More on market rally ending

It’s becoming a regular in major newspapers.  Everyone’s just talking about how the markets have gone up so much so fast and a (steep) correction’s just lurking around.  A piece from the NYT names people who were once bullish but are now threatened by the market actions.  Well why not, you have light trading volume the past couple of weeks and last week the WSJ ran a story, which indicated 5 stocks that were responsible for more than 30% of the trading volume at the Big Board at some point last week.  To prove my point (from the WSJ):

On Monday, 34% of all trading volume on the New York Stock Exchange was concentrated in three stocks: Citigroup, Fannie Mae and Freddie Mac, according to Thomson, and Citigroup alone accounted for 17.8% of all volume. On Tuesday, five stocks: Citi, Bank of America, AIG, Fannie and Freddie accounted for 36% of all volume, according to calculations by The Wall Street Journal’s Market Data Group.

Anyway, here’s what NYT is saying today:

Some of the analysts and investors who called a bottom in March, when the markets hit their worst levels in more than a decade, now say they are detecting a peak in share prices, and they warn that stocks could be headed for a sharp pullback.

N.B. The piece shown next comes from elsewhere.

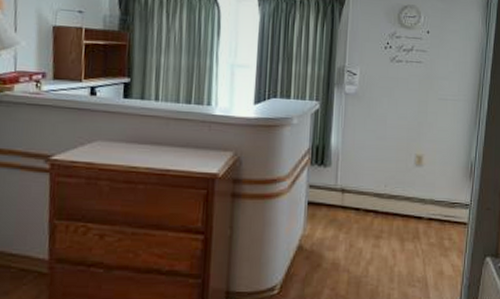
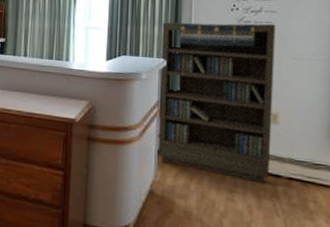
bookcase: none [307,60,425,226] -> present [157,22,276,183]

On Friday, the research firm TrimTabs reported that insider selling had grown to $6.1 billion in the month of August through last Thursday, its highest levels since May 2008 — when the Dow Jones industrial average was floating above 12,000, compared with just over 9,500 at Friday’s close.

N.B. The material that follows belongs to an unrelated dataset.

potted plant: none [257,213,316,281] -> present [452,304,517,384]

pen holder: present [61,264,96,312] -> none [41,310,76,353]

The ratio of insider selling to insider buying also soared in August, to about 30 to one, its highest levels since the firm started keeping numbers in 2004.

Read the story from the NYT.

I wonder if this Friday’s unemployment data would serve as a good exit point, although experts are expecting a lower decline in the data – 225,000 vs. 247,000 in July.

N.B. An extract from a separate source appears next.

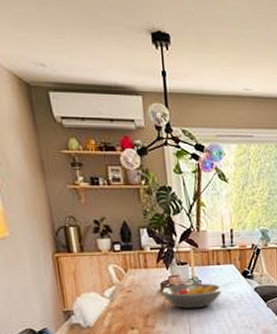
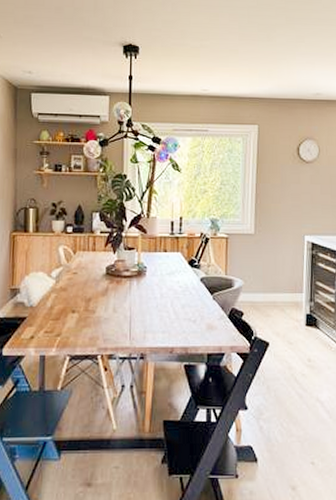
fruit bowl: present [161,283,223,309] -> none [105,269,168,296]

Just a quick thought, and a little off topic: declines in the US markets don’t seem to take heed of the very volatile situation in China, whose Shanghai Composite Index has seen declines of more than 5% a few times last week (followed by not-as-strong jump up). Today it dropped it’s biggest for the year of 6.7%. Now, the Index is down more than 20% from its crisis-peak.  The market close for today marks two significant events: this is the first month for the year that China has closed on the red and SCI is back to the bear market stage.  Has China gone ahead of the market correction expected of others who have similarly picked up quick from the lows of the year? When is the US correction really happening? (Will people be caught off guard again?)